I understand why you would think that. 'Das' is a neuter (from Latin meaning: neither of two. In this case neither gender) definite article in German. And it is true that 'the court' is typically genderless in English. However, because the judge controls the court and he is male, the masculine pronoun 'he' is used. Conversely, if the judge who presides over the court was female, the feminine pronoun 'she' would have been used. Finally, it / he / she aren't articles in English, they are pronouns, id est, they act on behalf of their nouns. In this case, the antecedent (the noun to which it refers), is the iudex or judge, not the court itself.

Just be aware that genders can be randomly assigned to objects or concepts in English without much discernible pattern, unlike German, which clearly defines the gender of nouns.

This is my understanding at least, but I could be wrong.

Joe said...

I'm confused
From the docket entry posted here, it says Magistrate Judge F. Bradford Stillman. However following the link to the wavy.com news article it says US District Judge.... which is correct?

Alter_Fritz said...

Danke schön @anonymous

Anonymous said...

Well, properly speaking, English has no grammatical genders. That said, sometimes people anthropomorphize objects (treat them as people), so a car or ship might be treated as a woman, etc. but this is usually limited to the crazy people who name their car/boat/whatever ...

And the usage of "the Court" is legalese. Even if it's proper to capitalize "Court", no one but a lawyer or maybe an English teacher would bother.

As for the subpoena itself, I wish they'd stop getting away with this, but it's kind of hard when they rarely have to face opposing counsel :/

- C15

Alter_Fritz said...

@joe

we have 2 to 1 "prepoderance of evidence" that AP got it wrong:

first robing room knows him too only as MAG JU (1)

second the court reporter Paul that entered the docket text seems to be a reliable witness when it comes to say for what people he is working.
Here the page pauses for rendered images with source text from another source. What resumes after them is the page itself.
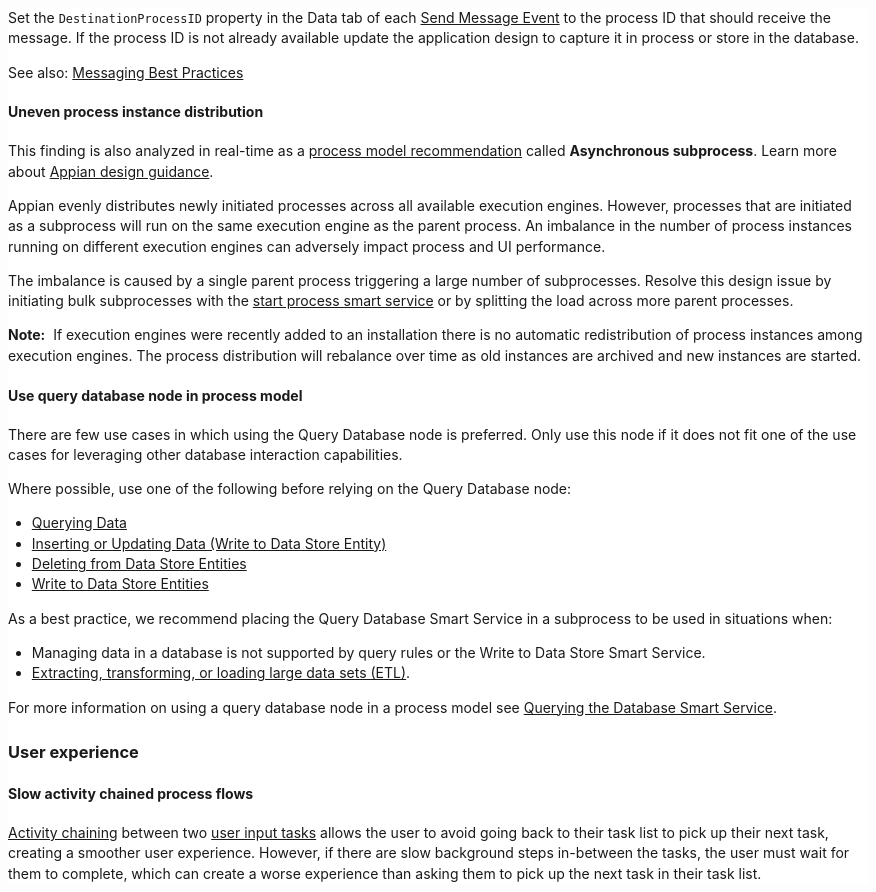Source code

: Set the `DestinationProcessID` property in the Data tab of each [Send Message Event](Send_Message_Event.html) to the process ID that should receive the message. If the process ID is not already available update the application design to capture it in process or store in the database.

See also: [Messaging Best Practices](Messaging_Best_Practices.html#target-processes-by-id)

#### Uneven process instance distribution

This finding is also analyzed in real-time as a [process model recommendation](appian-recommendations.html#process-model-design-guidance) called **Asynchronous subprocess**. Learn more about [Appian design guidance](appian-recommendations.html).

Appian evenly distributes newly initiated processes across all available execution engines. However, processes that are initiated as a subprocess will run on the same execution engine as the parent process. An imbalance in the number of process instances running on different execution engines can adversely impact process and UI performance.

The imbalance is caused by a single parent process triggering a large number of subprocesses. Resolve this design issue by initiating bulk subprocesses with the [start process smart service](Start_Process_Smart_Service.html) or by splitting the load across more parent processes.

**Note:**  If execution engines were recently added to an installation there is no automatic redistribution of process instances among execution engines. The process distribution will rebalance over time as old instances are archived and new instances are started.

#### Use query database node in process model

There are few use cases in which using the Query Database node is preferred. Only use this node if it does not fit one of the use cases for leveraging other database interaction capabilities.

Where possible, use one of the following before relying on the Query Database node:

-   [Querying Data](fnc_system_a_queryentity.html)
-   [Inserting or Updating Data (Write to Data Store Entity)](Write_to_Data_Store_Entity_Smart_Service.html)
-   [Deleting from Data Store Entities](Delete_from_Data_Store_Entities_Smart_Service.html)
-   [Write to Data Store Entities](Write_to_Data_Store_Entity_Smart_Service.html)

As a best practice, we recommend placing the Query Database Smart Service in a subprocess to be used in situations when:

-   Managing data in a database is not supported by query rules or the Write to Data Store Smart Service.
-   [Extracting, transforming, or loading large data sets (ETL)](https://community.appian.com/w/the-appian-playbook/188/transferring-processing-large-data-sets-etl).

For more information on using a query database node in a process model see [Querying the Database Smart Service](Query_Database_Smart_Service.html).

### User experience

#### Slow activity chained process flows

[Activity chaining](Process_Model_Recipes.html#using-activity-chaining-to-display-multiple-forms-in-succession) between two [user input tasks](Configuring_the_User_Input_Task.html) allows the user to avoid going back to their task list to pick up their next task, creating a smoother user experience. However, if there are slow background steps in-between the tasks, the user must wait for them to complete, which can create a worse experience than asking them to pick up the next task in their task list.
so my verdict would be AP guilty of unlawfully promoting a judge.

Which of course let the question of steve hang unsolved: Is a MAGJU "allowed" to overrule a DISJU in the first place?!

(1)
http://www.therobingroom.com/Judge.aspx?ID=1525

Anonymous said...

Reading of this apparent reversal despite the deep flaws in the entire RIAA approach, one can only conclude that by and large the court system is stacked against the little guy when a large corporation asserts (with no valid evidence and an incorrect legal theory) that he or she has harmed them. Actual harm need not be proven and actual damages aren't even a consideration. Only severe punishment to toe the corporate line.